Movement in Oil Indexed Gas Contract Pricing?
In an indication that there may be significant movement on the dispute between gas suppliers to the European market and their customers, German utility RWE AG has reported that it has made progress in talks to revise pricing of long term contracts.
RWE Chief Executive Juergen Grossmann said the company has agreed with "major international oil and gas companies" to either index existing contracts to wholesale gas prices or terminate them prematurely.
Without citing specifics, RWE’s Chief Financial Officer Rolf Pohlig said that the company has struck deals with three producers.
"For us it was important that several producers have accepted that the oil-indexation no longer works and have agreed to terminate [or adjust] some contracts," Pohlig said.
Speaking at the launch of the Nord Stream gas pipeline earlier this week, Gazprom Export Chief Executive Alexander Medvedev appeared to indicate that a compromise on pricing concessions was likely.
Many European gas distributors are seeking relief from high contract gas prices resulting from long-term gas deals with suppliers such as Gazprom and Statoil ASA.
The contracts are oil-indexed, i.e. linking import rates to oil prices, while firms such as RWE are forced to sell gas to customers at lower retail prices linked to the freely traded spot market.
"Gazprom appears to be prepared to provide additional price reductions top of the 15 percent spot indexation it has already given to German and French utilities and the 10 percent is has given to Italian utilities ENI and Edison SpA," said Thierry Bros, a gas analyst at Societe Generale. Gazprom has also provided pricing concessions to Greek gas company DEPA.
In August, E.On Ruhrgas said it would seek arbitration in its row with Gazprom over long-term gas supply contract terms.
On Monday, Polish gas monopoly PGNiG filed a procedure international arbitration courts against Gazprom to cut import prices under a long-term supply deal.
RWE procures around 47 billion cubic meters of gas a year, Pohlig said.
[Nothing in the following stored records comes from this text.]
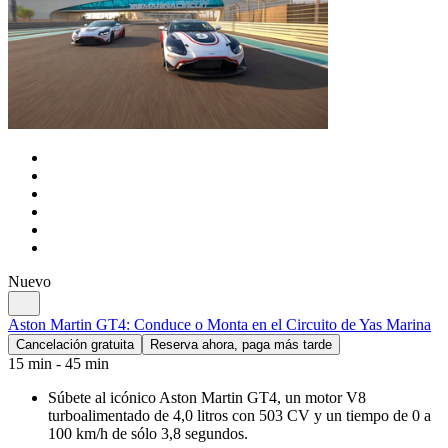
Nuevo
Aston Martin GT4: Conduce o Monta en el Circuito de Yas Marina
Cancelación gratuita
Reserva ahora, paga más tarde
15 min - 45 min
Súbete al icónico Aston Martin GT4, un motor V8
turboalimentado de 4,0 litros con 503 CV y un tiempo de 0 a
100 km/h de sólo 3,8 segundos.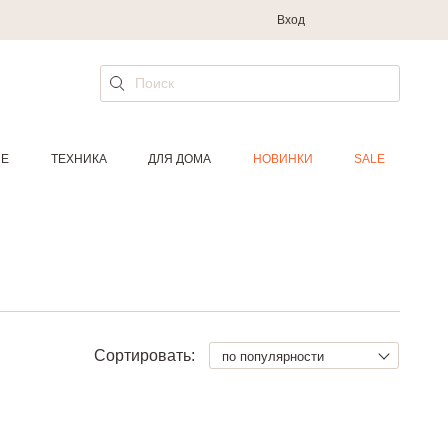
Вход
ИЕ
ТЕХНИКА
ДЛЯ ДОМА
НОВИНКИ
SALE
Сортировать:
по популярности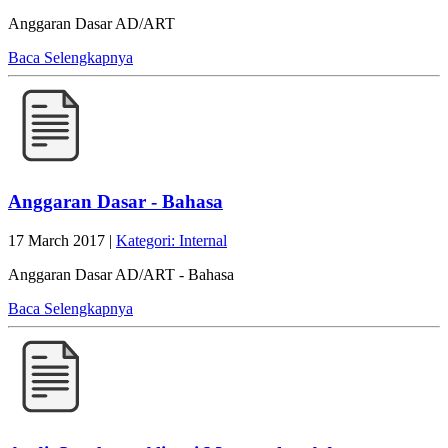
Anggaran Dasar AD/ART
Baca Selengkapnya
Anggaran Dasar - Bahasa
17 March 2017 |
Kategori: Internal
Anggaran Dasar AD/ART - Bahasa
Baca Selengkapnya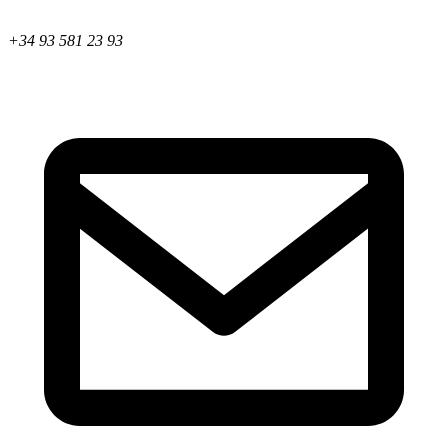
+34 93 581 23 93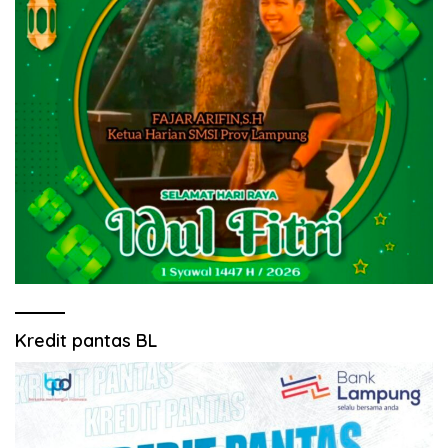
Kredit pantas BL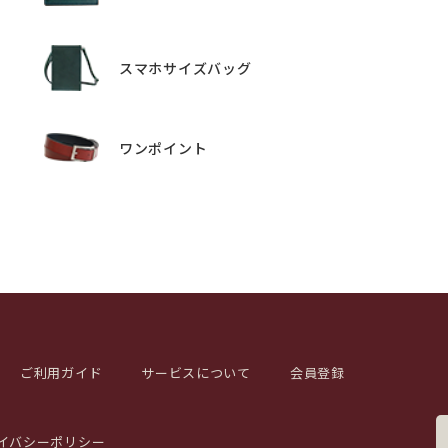
スマホサイズバッグ
ワンポイント
ご利用ガイド
サービスについて
会員登録
イバシーポリシー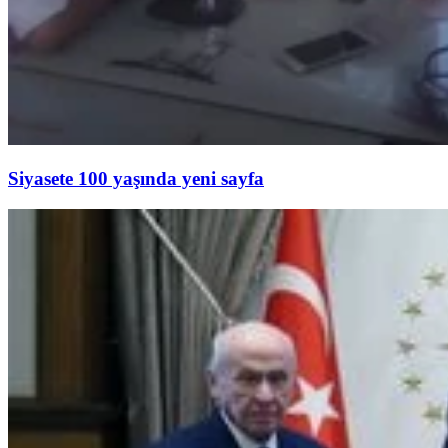
Siyasete 100 yaşında yeni sayfa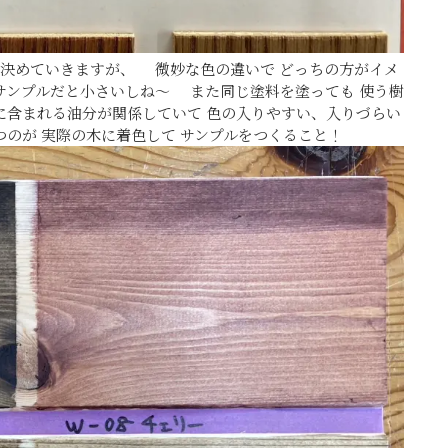
 決めていきますが、 微妙な色の違いで どっちの方がイメ
サンプルだと小さいしね～ また同じ塗料を塗っても 使う樹
に含まれる油分が関係していて 色の入りやすい、入りづらい
のが 実際の木に着色して サンプルをつくること！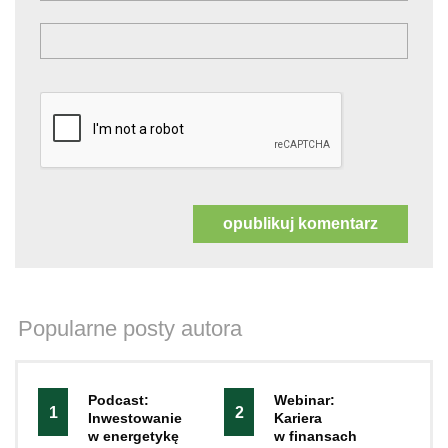
Popularne posty autora
Podcast:
Webinar:
1
2
Inwestowanie
Kariera
w energetykę
w finansach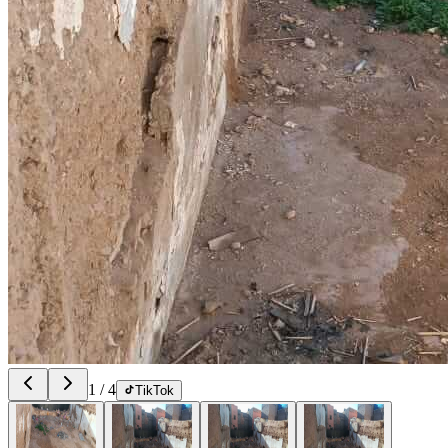
1
/
4
TikTok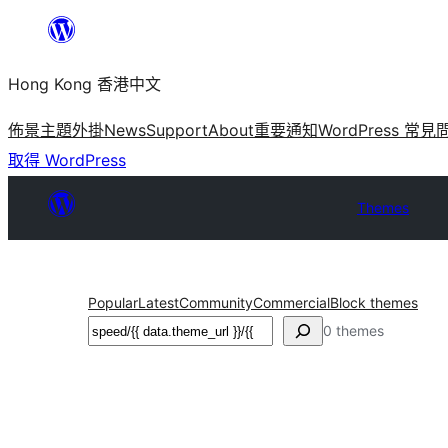
跳
至
Hong Kong 香港中文
主
要
佈景主題
外掛
News
Support
About
重要通知
WordPress 常見
內
取得 WordPress
容
Themes
Popular
Latest
Community
Commercial
Block themes
搜
0 themes
尋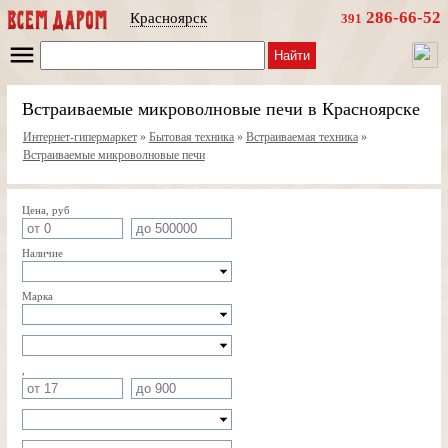
286-66-52
Красноярск
391
Найти
Встраиваемые микроволновые печи в Красноярске
Интернет-гипермаркет
»
Бытовая техника
»
Встраиваемая техника
»
Встраиваемые микроволновые печи
Цена, руб
Наличие
Марка
,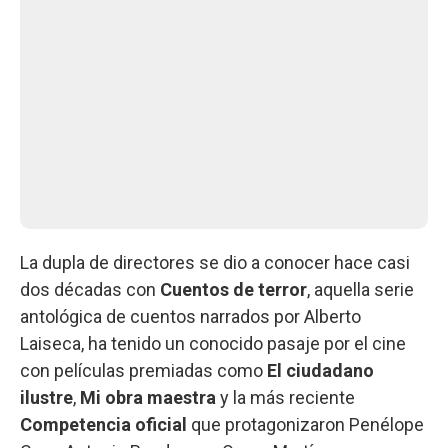
La dupla de directores se dio a conocer hace casi
dos décadas con
Cuentos de terror
, aquella serie
antológica de cuentos narrados por Alberto
Laiseca, ha tenido un conocido pasaje por el cine
con películas premiadas como
El ciudadano
ilustre
,
Mi obra maestra
y la más reciente
Competencia oficial
que protagonizaron Penélope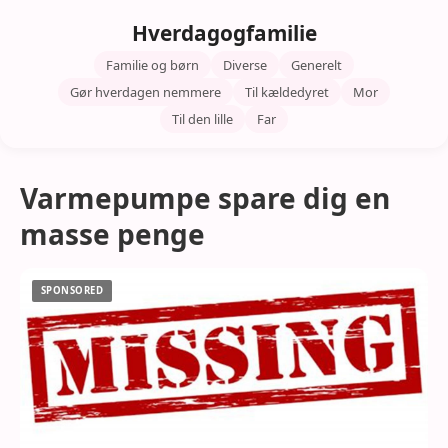
Hverdagogfamilie
Familie og børn
Diverse
Generelt
Gør hverdagen nemmere
Til kældedyret
Mor
Til den lille
Far
Varmepumpe spare dig en
masse penge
Some 24 billion cubic meters is linked to the price of oil, and of this some 4 billion cubic meters is resold through oil-indexed prices.
"Our overall exposure to oil-indexed gas procurement contracts is therefore around 20 bcm," he said.
Bros said that a compromise between Gazprom and European customers would put pressure on Norway's Statoil.
"The focus will shift to Statoil, whose contracts are up for renegotiation from October 2012," he said.
Statoil approved a blanket discount to its European clients of a 25 percent indexation to spot markets during initial renegotiations, according to Bros.